Cerrado ese ciclo, en el siglo XX tuvieron lugar las revoluciones proletarias, cuyo exponente principal es la rusa de 1917. Su ambición era enorme: instaurar la prosperidad general y poner fin a los conflictos sociales. Lograrlo sería responsabilidad del partido comunista al que, para que pudiera cumplir tan onerosa responsabilidad, se le dotó de poderes dictatoriales. (La idea de que la dictadura conduce a la democracia, por absurda que parezca, conserva cierto prestigio). Les ahorro los hitos de esa revolución fracasada y de otras del mismo origen, como las de Cuba y Venezuela.

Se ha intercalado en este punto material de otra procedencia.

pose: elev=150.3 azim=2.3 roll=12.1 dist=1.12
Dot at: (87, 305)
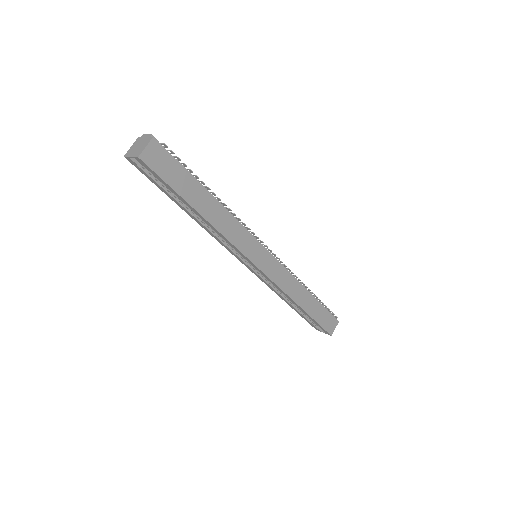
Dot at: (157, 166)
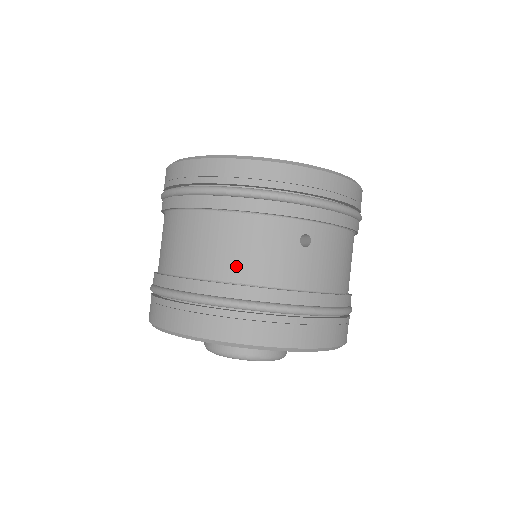
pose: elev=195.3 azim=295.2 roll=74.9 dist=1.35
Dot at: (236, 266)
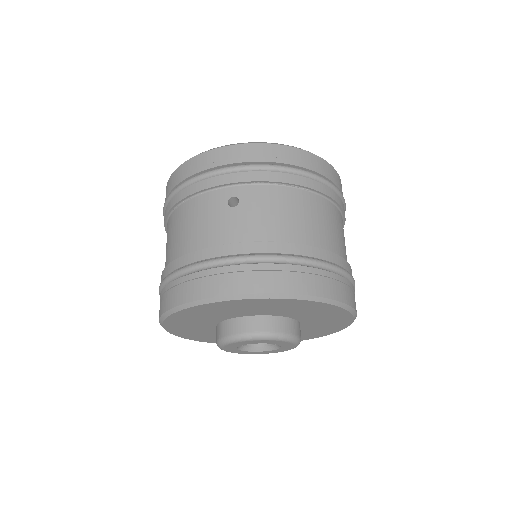
Dot at: (183, 243)
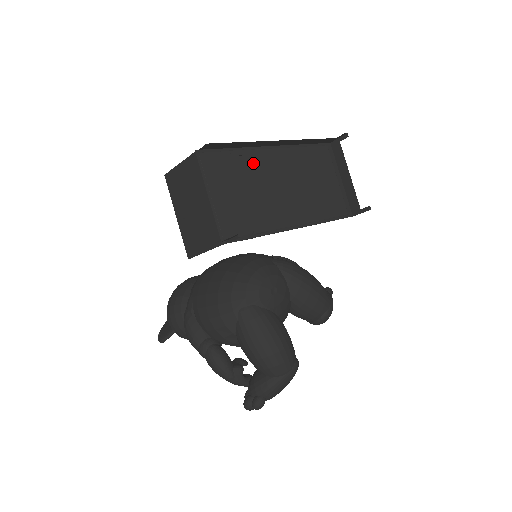
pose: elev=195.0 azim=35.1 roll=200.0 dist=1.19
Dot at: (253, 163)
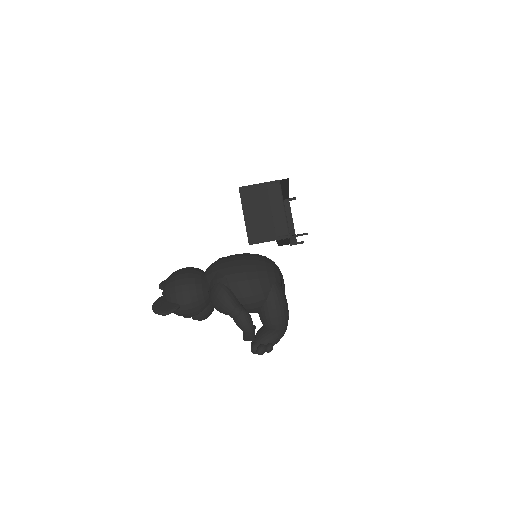
Dot at: occluded
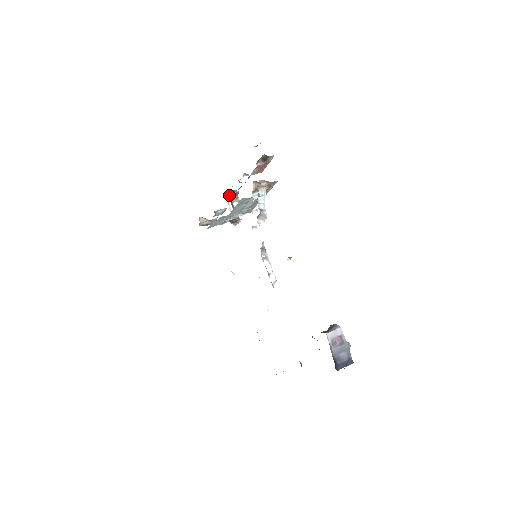
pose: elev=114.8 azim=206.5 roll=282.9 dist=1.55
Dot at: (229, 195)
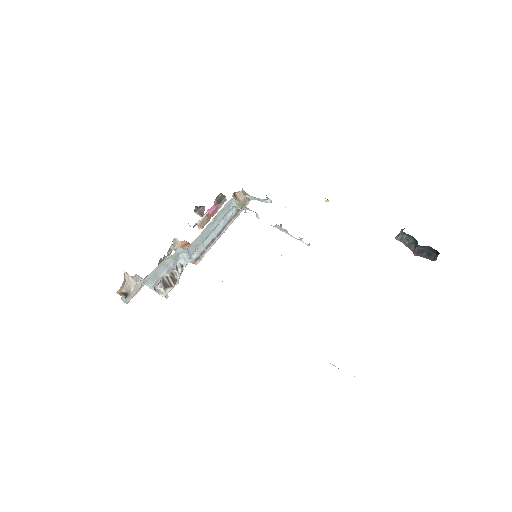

Aunque nada sabemos del curso futuro de la historia, al menos tenemos claro que el cambio, revolucionario o pacífico, nunca cesa. Ahora estamos ante un segundo asedio contra la democracia liberal que proviene de ambas esquinas del espectro ideológico. Trump y Bolsonaro la desafían desde la derecha. Petro y AMLO lo hacen desde la izquierda. Este último recientemente tuvo un éxito colosal: la aniquilación de la independencia del poder judicial. ¡Qué más quisiera nuestro presidente!
Quien nos gobierna ha estado a la caza de un momento insurreccional desde su época de guerrillero. Su propósito fundamental consiste en lograr una movilización popular que lo conduzca al poder como representante único del pueblo soberano. En su discurso del primero de mayo de 2024 habló “del poder constituyente como una fuerza popular que no depende de las élites ni de mecanismos institucionales”, una idea tomada directamente de Antonio Negri, un revolucionario italiano.
Ha realizado varios intentos para lograr esa anhelada insurrección popular. Sin éxito, por ahora. Su objetivo actual consiste en crear un manto de duda sobre la pulcritud de las elecciones del año entrante, camino útil para desconocerlas si acaso llegare a perderlas. No sería extraño que lo haga. Recordemos que desconoció los resultados de las presidenciales de 2018, las que fueron operadas por las mismas autoridades y bajo las mismas normas que le dieron el triunfo en 2022.
Tengo la firme convicción de que nuestras instituciones, como ha venido sucediendo, soportarán el asedio. Estemos alertas. Nada es seguro.
Epígrafe: George Orwell, desencantado tempranamente del socialismo del siglo XX, escribió: “Nadie instaura una dictadura para salvaguardar una revolución, sino que la revolución se hace para instaurar una dictadura”.